Alors que les voitures de marque chinoise sont rares sur les routes américaines, une nouvelle analyse révèle une intégration bien plus profonde dans l'industrie automobile américaine, les entreprises chinoises détenant des participations dans environ 10 000 fournisseurs automobiles américains. Ce vaste réseau, qui comprend la pleine propriété de plus de 60 fournisseurs américains, expose une vulnérabilité critique de la chaîne d'approvisionnement pour une industrie automobile américaine qui prend simultanément du retard dans la course mondiale aux véhicules électriques (VE).
« Ils sont profondément intégrés dans l'industrie », a déclaré Michael Dunne, directeur général du cabinet de conseil automobile Dunne Insights. Les données, compilées par le cabinet de conseil AlixPartners, montrent des participations chinoises dans des entreprises qui fabriquent tout, des airbags et du verre automobile aux systèmes de direction complexes, soulignant une dépendance qui va bien au-delà des composants simples pour toucher les technologies de base des véhicules.
L'investissement s'étend aux domaines les plus avancés de la technologie automobile. Au Salon de l'auto de Pékin 2026, les constructeurs chinois ont présenté des modèles dotés de systèmes de commande électrique, de cockpits alimentés par l'IA et de puces IA conçues en interne avec une puissance de calcul dépassant de loin les normes de l'industrie. Par exemple, le SUV GX d'XPeng dispose d'une puce IA propriétaire de 3 000 TOPS, soit environ 12 fois la puissance d'une seule puce Nvidia Orin, et Volkswagen a déjà adopté la technologie d'XPeng pour ses VE en Chine.
Ce bond technologique, couplé à une profonde intégration de la chaîne d'approvisionnement, présente un défi multiforme pour les constructeurs automobiles américains et européens. L'enjeu n'est pas seulement économique, mais touche aussi à la sécurité nationale et au leadership technologique. Un différend politique lié à un seul fabricant de puces sous contrôle chinois a déjà menacé de perturber la production automobile mondiale, démontrant comment les tensions géopolitiques peuvent se propager à travers une chaîne d'approvisionnement profondément entrelacée.

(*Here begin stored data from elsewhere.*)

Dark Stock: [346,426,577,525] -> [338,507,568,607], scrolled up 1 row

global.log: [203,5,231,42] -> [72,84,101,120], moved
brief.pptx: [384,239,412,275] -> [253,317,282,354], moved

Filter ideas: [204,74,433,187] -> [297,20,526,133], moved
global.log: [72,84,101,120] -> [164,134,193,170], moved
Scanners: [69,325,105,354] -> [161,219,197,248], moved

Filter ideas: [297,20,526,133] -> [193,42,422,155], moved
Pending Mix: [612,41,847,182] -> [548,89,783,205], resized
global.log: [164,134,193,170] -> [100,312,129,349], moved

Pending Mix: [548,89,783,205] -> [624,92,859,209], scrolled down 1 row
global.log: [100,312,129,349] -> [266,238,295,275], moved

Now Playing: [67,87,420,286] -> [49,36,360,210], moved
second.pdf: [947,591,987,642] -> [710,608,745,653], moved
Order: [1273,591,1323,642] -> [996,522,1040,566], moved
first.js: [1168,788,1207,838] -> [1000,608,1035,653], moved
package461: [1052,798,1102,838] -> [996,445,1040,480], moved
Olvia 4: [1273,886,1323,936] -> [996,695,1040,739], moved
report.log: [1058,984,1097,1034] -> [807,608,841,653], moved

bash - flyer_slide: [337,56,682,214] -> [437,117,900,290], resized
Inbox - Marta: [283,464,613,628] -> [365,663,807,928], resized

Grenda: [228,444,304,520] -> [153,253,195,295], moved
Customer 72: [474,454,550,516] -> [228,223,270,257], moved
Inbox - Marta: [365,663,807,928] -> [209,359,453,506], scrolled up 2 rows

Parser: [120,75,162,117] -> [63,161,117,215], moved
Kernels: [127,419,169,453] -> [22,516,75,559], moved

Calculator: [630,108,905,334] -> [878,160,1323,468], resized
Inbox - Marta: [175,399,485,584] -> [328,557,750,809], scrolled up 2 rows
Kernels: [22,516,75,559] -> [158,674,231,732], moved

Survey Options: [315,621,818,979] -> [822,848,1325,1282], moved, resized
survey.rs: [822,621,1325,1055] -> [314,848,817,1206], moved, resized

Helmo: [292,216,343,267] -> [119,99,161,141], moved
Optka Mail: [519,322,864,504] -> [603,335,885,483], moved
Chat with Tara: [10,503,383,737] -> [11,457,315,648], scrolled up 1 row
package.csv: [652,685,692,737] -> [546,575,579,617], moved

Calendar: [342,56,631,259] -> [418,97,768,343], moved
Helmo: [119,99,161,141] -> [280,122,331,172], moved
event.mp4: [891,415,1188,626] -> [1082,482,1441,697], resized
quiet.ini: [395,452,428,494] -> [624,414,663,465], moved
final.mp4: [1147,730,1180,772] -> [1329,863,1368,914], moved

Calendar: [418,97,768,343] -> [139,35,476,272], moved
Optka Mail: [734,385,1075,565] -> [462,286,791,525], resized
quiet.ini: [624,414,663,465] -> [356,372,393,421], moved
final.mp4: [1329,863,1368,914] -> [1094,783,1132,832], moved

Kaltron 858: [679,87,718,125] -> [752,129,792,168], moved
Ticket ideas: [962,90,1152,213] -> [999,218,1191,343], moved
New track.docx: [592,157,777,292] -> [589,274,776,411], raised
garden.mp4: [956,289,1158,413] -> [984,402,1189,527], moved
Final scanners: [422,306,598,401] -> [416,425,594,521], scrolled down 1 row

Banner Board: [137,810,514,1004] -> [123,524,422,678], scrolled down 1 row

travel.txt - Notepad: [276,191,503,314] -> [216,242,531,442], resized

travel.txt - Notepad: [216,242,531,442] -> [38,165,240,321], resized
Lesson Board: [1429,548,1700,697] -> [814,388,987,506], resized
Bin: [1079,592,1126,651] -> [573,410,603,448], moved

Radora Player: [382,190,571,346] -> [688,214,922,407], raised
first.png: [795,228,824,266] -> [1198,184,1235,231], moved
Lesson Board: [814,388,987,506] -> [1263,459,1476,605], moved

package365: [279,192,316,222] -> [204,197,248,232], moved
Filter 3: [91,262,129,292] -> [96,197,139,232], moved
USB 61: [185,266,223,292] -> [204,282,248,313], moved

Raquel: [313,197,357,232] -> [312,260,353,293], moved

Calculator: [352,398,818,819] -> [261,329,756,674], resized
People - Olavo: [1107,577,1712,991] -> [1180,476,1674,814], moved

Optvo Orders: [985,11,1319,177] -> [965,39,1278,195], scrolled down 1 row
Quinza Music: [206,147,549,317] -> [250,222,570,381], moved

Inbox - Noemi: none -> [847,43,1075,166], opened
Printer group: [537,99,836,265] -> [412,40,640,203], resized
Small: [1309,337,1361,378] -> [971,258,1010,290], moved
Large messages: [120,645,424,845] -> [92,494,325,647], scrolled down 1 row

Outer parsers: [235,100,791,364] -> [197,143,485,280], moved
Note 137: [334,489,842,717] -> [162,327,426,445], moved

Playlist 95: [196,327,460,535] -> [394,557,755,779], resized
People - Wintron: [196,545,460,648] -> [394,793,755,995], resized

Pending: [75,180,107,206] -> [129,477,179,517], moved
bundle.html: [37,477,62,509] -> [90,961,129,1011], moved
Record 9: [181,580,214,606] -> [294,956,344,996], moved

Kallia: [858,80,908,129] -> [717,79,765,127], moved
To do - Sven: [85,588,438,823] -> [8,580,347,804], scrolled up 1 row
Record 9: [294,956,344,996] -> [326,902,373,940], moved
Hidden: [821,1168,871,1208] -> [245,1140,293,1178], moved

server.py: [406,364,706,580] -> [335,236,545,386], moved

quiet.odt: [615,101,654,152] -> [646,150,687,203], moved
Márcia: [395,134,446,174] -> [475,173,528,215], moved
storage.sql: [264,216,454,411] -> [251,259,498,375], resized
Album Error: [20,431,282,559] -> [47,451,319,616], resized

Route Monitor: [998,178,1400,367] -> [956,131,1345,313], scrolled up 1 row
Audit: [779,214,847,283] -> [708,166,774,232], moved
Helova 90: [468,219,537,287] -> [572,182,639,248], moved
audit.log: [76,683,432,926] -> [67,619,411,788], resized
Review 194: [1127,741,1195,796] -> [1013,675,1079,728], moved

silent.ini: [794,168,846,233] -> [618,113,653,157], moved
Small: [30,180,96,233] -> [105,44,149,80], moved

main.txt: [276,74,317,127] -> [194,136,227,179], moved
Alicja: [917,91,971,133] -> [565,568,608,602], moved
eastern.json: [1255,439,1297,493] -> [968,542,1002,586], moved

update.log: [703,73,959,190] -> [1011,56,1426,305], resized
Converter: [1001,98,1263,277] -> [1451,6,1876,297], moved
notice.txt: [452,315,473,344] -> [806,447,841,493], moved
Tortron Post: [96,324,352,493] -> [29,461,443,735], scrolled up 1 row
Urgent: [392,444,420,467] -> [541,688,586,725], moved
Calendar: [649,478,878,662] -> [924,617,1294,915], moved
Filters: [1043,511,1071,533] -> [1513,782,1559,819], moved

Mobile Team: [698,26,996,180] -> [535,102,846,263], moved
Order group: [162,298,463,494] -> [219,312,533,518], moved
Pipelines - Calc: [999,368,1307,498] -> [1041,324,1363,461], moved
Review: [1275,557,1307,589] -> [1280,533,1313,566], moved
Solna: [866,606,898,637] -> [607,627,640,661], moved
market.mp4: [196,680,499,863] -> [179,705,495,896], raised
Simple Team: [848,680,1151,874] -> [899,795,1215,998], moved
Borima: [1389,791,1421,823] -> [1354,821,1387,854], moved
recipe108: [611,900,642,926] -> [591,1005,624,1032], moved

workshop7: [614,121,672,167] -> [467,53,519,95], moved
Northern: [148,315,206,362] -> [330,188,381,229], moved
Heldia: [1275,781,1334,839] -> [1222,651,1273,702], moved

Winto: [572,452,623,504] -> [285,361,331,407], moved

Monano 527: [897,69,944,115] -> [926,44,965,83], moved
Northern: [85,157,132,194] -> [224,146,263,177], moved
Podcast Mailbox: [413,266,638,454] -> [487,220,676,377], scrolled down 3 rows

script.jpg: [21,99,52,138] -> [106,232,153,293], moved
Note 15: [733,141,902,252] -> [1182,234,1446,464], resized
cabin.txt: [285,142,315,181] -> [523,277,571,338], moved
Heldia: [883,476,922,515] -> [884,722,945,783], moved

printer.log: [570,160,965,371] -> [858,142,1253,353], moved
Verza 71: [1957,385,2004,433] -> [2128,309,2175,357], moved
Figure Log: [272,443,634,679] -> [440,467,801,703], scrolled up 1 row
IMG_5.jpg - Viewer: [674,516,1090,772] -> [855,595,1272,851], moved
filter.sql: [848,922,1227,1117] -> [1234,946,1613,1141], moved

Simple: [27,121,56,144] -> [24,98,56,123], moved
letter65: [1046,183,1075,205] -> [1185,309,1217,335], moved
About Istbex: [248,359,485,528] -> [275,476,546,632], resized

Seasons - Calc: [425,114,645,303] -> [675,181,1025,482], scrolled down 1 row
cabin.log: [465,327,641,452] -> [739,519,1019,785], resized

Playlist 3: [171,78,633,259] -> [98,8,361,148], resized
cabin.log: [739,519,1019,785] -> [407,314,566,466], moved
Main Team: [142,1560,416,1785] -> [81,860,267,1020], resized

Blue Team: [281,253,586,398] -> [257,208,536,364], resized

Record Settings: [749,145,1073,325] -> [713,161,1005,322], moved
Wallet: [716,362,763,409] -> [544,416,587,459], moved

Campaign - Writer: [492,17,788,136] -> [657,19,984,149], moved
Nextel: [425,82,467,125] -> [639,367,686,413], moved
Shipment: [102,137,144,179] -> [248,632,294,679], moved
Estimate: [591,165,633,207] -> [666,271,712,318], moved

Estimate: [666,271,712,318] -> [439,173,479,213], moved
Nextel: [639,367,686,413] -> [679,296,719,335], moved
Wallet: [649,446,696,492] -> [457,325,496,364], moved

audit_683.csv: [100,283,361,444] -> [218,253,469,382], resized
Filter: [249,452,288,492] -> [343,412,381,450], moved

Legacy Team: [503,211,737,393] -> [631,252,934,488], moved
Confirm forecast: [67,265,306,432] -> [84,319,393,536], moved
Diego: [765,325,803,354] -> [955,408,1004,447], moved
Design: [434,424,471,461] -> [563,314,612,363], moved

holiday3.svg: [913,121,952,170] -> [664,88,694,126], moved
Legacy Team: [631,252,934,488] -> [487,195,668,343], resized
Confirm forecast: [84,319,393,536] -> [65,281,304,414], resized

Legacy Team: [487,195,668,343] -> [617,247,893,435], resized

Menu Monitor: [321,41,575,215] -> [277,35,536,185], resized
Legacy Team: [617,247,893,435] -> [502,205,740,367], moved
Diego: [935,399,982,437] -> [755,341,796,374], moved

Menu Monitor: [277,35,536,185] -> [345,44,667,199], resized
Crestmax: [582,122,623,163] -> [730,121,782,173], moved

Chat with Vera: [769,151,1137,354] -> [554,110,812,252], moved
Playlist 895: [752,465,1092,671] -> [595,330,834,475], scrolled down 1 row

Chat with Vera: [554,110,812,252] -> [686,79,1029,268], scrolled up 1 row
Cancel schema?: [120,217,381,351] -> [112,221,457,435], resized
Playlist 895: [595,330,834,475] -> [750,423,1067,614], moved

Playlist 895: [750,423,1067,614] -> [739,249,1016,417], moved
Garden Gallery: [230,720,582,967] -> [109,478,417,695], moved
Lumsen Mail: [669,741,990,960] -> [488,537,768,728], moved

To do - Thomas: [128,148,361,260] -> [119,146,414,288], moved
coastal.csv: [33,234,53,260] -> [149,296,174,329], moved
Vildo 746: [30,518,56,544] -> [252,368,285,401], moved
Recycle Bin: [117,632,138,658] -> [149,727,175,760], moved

La technologie chinoise s'impose pendant que l'industrie américaine fait du lobbying
L'avance de la technologie chinoise ne se limite pas aux modèles haut de gamme. Les capteurs Lidar, essentiels pour l'aide à la conduite avancée, apparaissent désormais dans des VE chinois coûtant moins de 13 000 $, comme la Leapmotor A10. Cette diffusion rapide de fonctionnalités high-tech dans des véhicules à bas coût menace le modèle économique traditionnel des constructeurs occidentaux, qui font généralement cascader les nouvelles technologies depuis les modèles premium.
Simultanément, une analyse d'InfluenceMap montre que les constructeurs automobiles américains et leurs groupes de pression, comme l'Alliance for Automotive Innovation (AAI), ont activement œuvré pour faire reculer les mandats nationaux sur les VE et les normes d'émissions. Cela a créé une incertitude réglementaire qui a entraîné des dépréciations de dizaines de milliards de dollars (environ 70 milliards $) sur des investissements VE annulés. Alors que des entreprises comme Ford et Honda ont averti que de tels reculs nuiraient à la stabilité à long terme et à la compétitivité mondiale, leurs propres groupes de pression ont souvent soutenu ces changements.
Ce conflit interne a laissé l'industrie américaine moins préparée à la transition mondiale vers les VE, un marché que la Chine domine de plus en plus. La Chine est récemment devenue le plus grand exportateur mondial d'automobiles, répondant à une demande mondiale croissante de VE de haute qualité et à bas prix dont les constructeurs américains se retirent. Même les marques étrangères opérant en Chine, comme Toyota et Hyundai, sont désormais profondément dépendantes de la technologie chinoise, utilisant des groupes motopropulseurs, des systèmes d'exploitation de cockpit intelligent et des systèmes d'aide à la conduite de sociétés comme Huawei, Momenta et Baidu.
La situation laisse l'industrie automobile américaine dans une position précaire. Elle est de plus en plus dépendante d'une chaîne d'approvisionnement influencée par un rival économique majeur, tandis que ses propres décisions stratégiques, motivées par le lobbying contre les réglementations environnementales nationales, ont entravé sa capacité à rivaliser dans la prochaine génération de technologies automobiles. Pour les investisseurs, cette dynamique suggère un risque significatif à long terme pour les constructeurs automobiles traditionnels qui n'ont pas réussi à sécuriser leurs chaînes d'approvisionnement ou à s'engager pleinement dans la transition vers le VE, cédant potentiellement des parts de marché à des concurrents plus agiles et verticalement intégrés.
Cet article est à titre informatif uniquement et ne constitue pas un conseil en investissement.